41
Realisation
The news of what had happened at the castle and the Frost Fair began to move and grow, like a sheet of ice spreading from a riverbank in winter, until it crossed the entire extent of Schleswig-Holstein from the North Sea to the Baltic. By then Maulwerf and the rags of his Fair of Wonders had departed, heading back to Finzeln to wait the winter out, mend what could be mended, drinking too much wine in Herr Volstrecken’s cellar, mourning their dead.
Philbert, though, didn’t go with them. He gave Lita a letter for Corti telling him some of what had happened since Ullendorf broke into his head, and how it seemed to him that some of Corti’s music had seeped inside him, blowing through him like Corti’s breath through his reeds, making the world a little fuller, a little deeper, everything taking on a significance it had previously lacked. He also wrote about how Ullendorf had died, and how sorely he would be missed, ending by telling Corti of a carillon of cats he’d seen at the Cloth Fair and later at Magendie’s, that went by the name of a Felisophone – cats in cages, nails on sticks, sticks attached to buttons that the Felisophonist played to produce a weird chorus of wails and shrieks and hisses.
Everyone’s head seems to be like that, he wrote, or mine at least – a cat-filled cage waiting to be prodded and poked into action, a ramshackle orchestra from which I try to extract some kind of order, and maybe even a durable tune or two.

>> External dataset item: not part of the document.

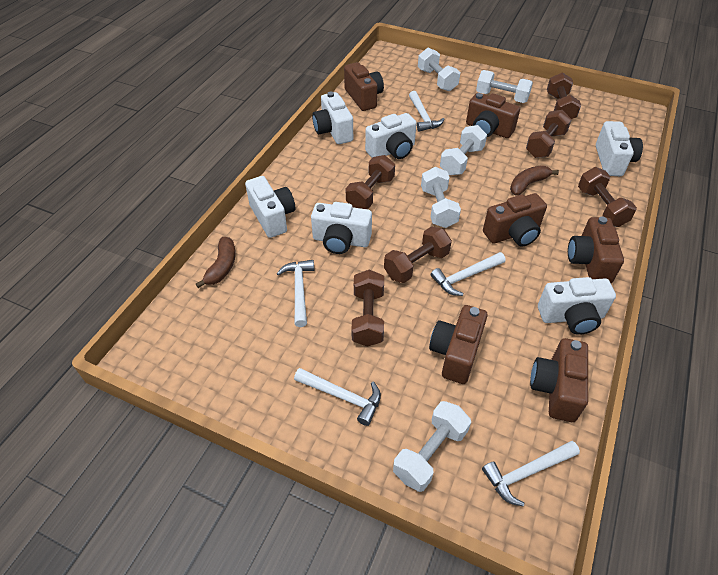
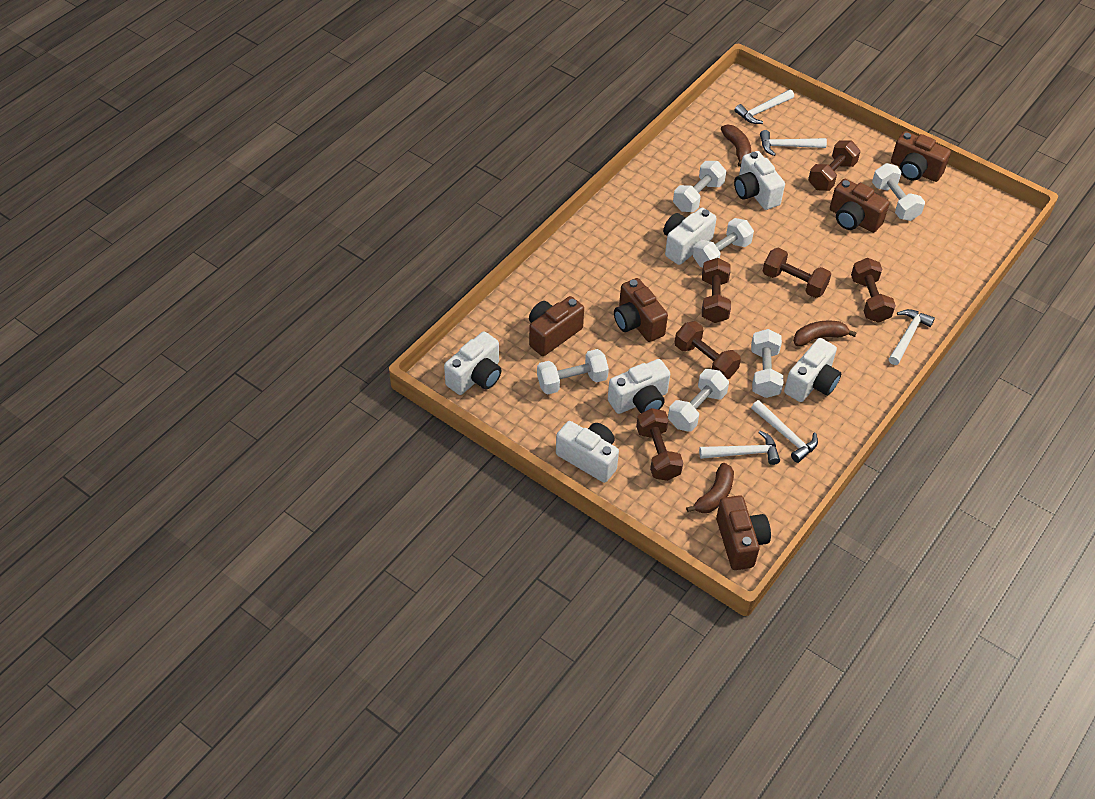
brown banana: 2 -> 3
brown camera: 6 -> 5
white dumbbell: 5 -> 6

Philbert brushed Maulwerf’s velvet waistcoat for the last time and Maulwerf shook his hand and wished him well.
‘It has been a pleasure, sir,’ said Maulwerf solemnly, ‘and an education. And I know we’ll see you again soon. Great things, I was told,’ he added, tapping his stick against the wood of his cart as he geared up for leaving. ‘Great things, Philbert, and don’t you ever forget it.’
That great things, and not necessarily good ones, had already happened to Philbert and the Fair they neither of them mentioned, and if Maulwerf was relieved to see Kwert’s protégé leaving he kept it to himself. Lita cried, clutching at Lorenzini’s arm which doubled as prop and handkerchief, but did not attempt to dissuade Philbert from his course. They were the last people to whom Philbert said goodbye, handing over his letter for Corti as he did so, bowing low to them both.
‘Until May, then,’ Philbert said, for he’d promised he would do his utmost to meet up with them at the next Cloth Fair at Brother Langer’s Abbey. Philbert had no idea if he would make it there or not, but it didn’t seem a bad promise to make. He had Kwert’s knapsack slung about his neck, and in it was the Philocalia that held his mission like a nut within its shell. He would take those last words of Federkiel’s to Lengerrborn and to Helge, if she was still alive. He knew it wasn’t the smartest move, that someone might recognise him and turn him in even these many months later. He had the advantage of having Amt Gruftgang and the surviving Schupo, Ackersmann, on his side, for surely they would protect their miracle, if only to keep the church of their Lady St Lydia alive. So perhaps not so absurd a plan as it first appeared, besides which Philbert saw it not so much a plan as a duty, and one he meant to carry out, one way or another. He was no longer the naïve, knuckleheaded yard of skin and bone as when he’d first joined the Fair. The intervening years had been kind as well as cruel; he’d outgrown himself, older on the inside than on the out, a person who knew his own mind and understood both his limitations and capabilities. He had on his large head the hat that La Chucha Lanuga had made for him with its squares of green silk and little mirrors, and had at his side his companion, Kroonk, and that was all Philbert needed.
He set off on foot down one of the snow-strewn paths meandering out from the castle grounds and the frozen river and into the surrounding forests, heading away from winter towards the west. He looked back only once, to see Lita and Lorenzini clasped together like the two halves of a walnut, Oort and Otto holding up their hammers in a farewell salute, Maulwerf sitting on the bridge of his cart with hand held high. Philbert gave a single wave before turning and disappearing into the forest, Kroonk waggling her red behind beside him: a boy with his monstrous head hidden within his monstrous hat, ready for anything the world had yet to throw at him.
For the first time in his life he was treading his path alone and was not afraid, indeed was happy for it. Life was his for the taking, and by God he meant to take as much of it as he could.